Pirfenidone may benefit RA-ILD patients

In the phase II TRAIL1 trial, oral pirfenidone slowed the rate of decline in lung function in individuals with rheumatoid arthritis-associated interstitial lung disease (RA-ILD).

“ILD is a known complication of RA … [and] affects a substantial number of RA patients,” said Dr Ivan Rosas from Baylor College of Medicine, Houston, Texas, US, at ERS 2022. “[Although] the lifetime risk of developing clinically significant ILD is low (7.7 percent) … this leads to significant excess in morbidity and mortality in the RA population, so it continues to be a very important element.”

A total of 123 patients (mean age 68 years, 62 percent male) were randomized 1:1 to receive either oral pirfenidone 2,403 mg or placebo daily. Participants were eligible for inclusion if they met the 2010 ACR* and EULAR** criteria for RA and had ILD on high-resolution CT scan imaging and, if available, lung biopsy. The study was terminated early owing to slow recruitment and the COVID-19 pandemic. The treatment period ran for 52 weeks. [Lancet Respir Med 2022;doi:10.1016/S2213-2600(22)00260-0]

There were similar fractions of participants in the pirfenidone and placebo arms who achieved the composite primary endpoint of decline from baseline in percent predicted forced vital capacity (FVC%) of ≥10 percent or death (11 percent vs 15 percent; odds ratio [OR], 0.67; p=0.48). “Our primary endpoint was not met,” said Rosas.

The between-group similarities were also evident in key secondary endpoints such as decline in FVC% by ≥10 percent (8 percent vs 12 percent; OR, 0.52; p=0.32) and frequency of progression as defined by OMERACT*** (25 percent vs 32 percent; OR, 0.68; p=0.35).

“However, there was an impact in the FVC,” he stressed, as reflected by the slower rate of decline in lung function among pirfenidone vs placebo recipients as measured by estimated annual change in absolute FVC (–66 vs –146 mL; p=0.0082) and FVC% (–1.02 vs –3.21; p=0.0028). This, according to Rosas, is a clinically significant and ‘very exciting’ finding because a difference was seen despite the underpowering.

The effect on FVC decline was also seen when evaluating a subgroup of participants who had a usual interstitial pneumonia (UIP) pattern (–43 vs –169 mL; p=0.0014 [absolute FVC] and –0.2 percent vs –3.81 percent; p=0.0002 [FVC%]). Rosas noted that this is another ‘remarkable’ finding, suggesting that this subgroup of patients may benefit most from treatment with pirfenidone.

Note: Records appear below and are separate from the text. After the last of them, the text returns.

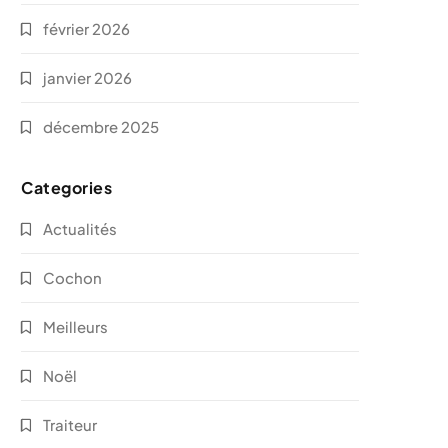
février 2026
janvier 2026
décembre 2025
Categories
Actualités
Cochon
Meilleurs
Noël
Traiteur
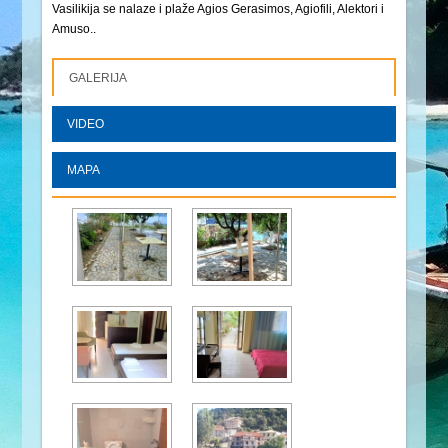
Vasilikija se nalaze i plaže Agios Gerasimos, Agiofili, Alektori i
Amuso..
GALERIJA
VIDEO
MAPA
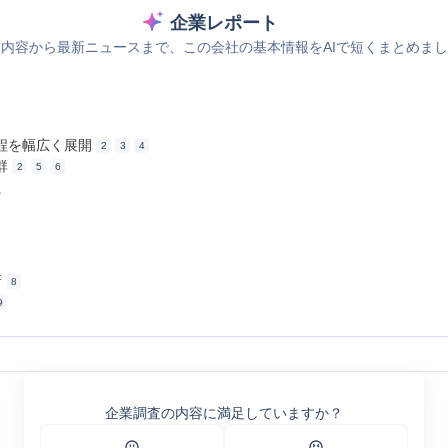
企業レポート
内容から最新ニュースまで、この会社の基本情報をAIで短くまとめま
程を幅広く展開
2
3
4
群
2
5
6
ス
新
8
9
ン
製品情報｜製本機器関連製品の総合メーカー｜Horizon/ホリゾン
企業調査の内容に満足していますか？
PF-2000｜製品情報｜製本機器関連製品の総合メーカー｜Horizon/ホリゾン
 AFV-56S / TV-56Sシリーズ ｜製品情報｜製本機器関連製品の総合メーカー｜Hori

There was no significant difference in the incidence of treatment-emergent serious adverse events between the pirfenidone and placebo arms (15 percent vs 13 percent), nor were there any treatment-related deaths. “[The safety findings were] similar to that seen in other pirfenidone trials,” noted Rosas.

“Although we did not meet our primary endpoint, our findings suggest a safe and beneficial effect of pirfenidone in patients with RA-ILD,” said Rosas. “Our study adds to the growing body of evidence in other subtypes of ILD with progressive disease that can benefit from antifibrotic therapy.”

The findings however should be interpreted with caution given the early study termination and underpowering. “We should probably consider repeating this study, focusing more on patients with a UIP pattern and RAILD,” Rosas noted. “And as this a phase II study, we will definitely need some follow-up studies to independently verify our findings.”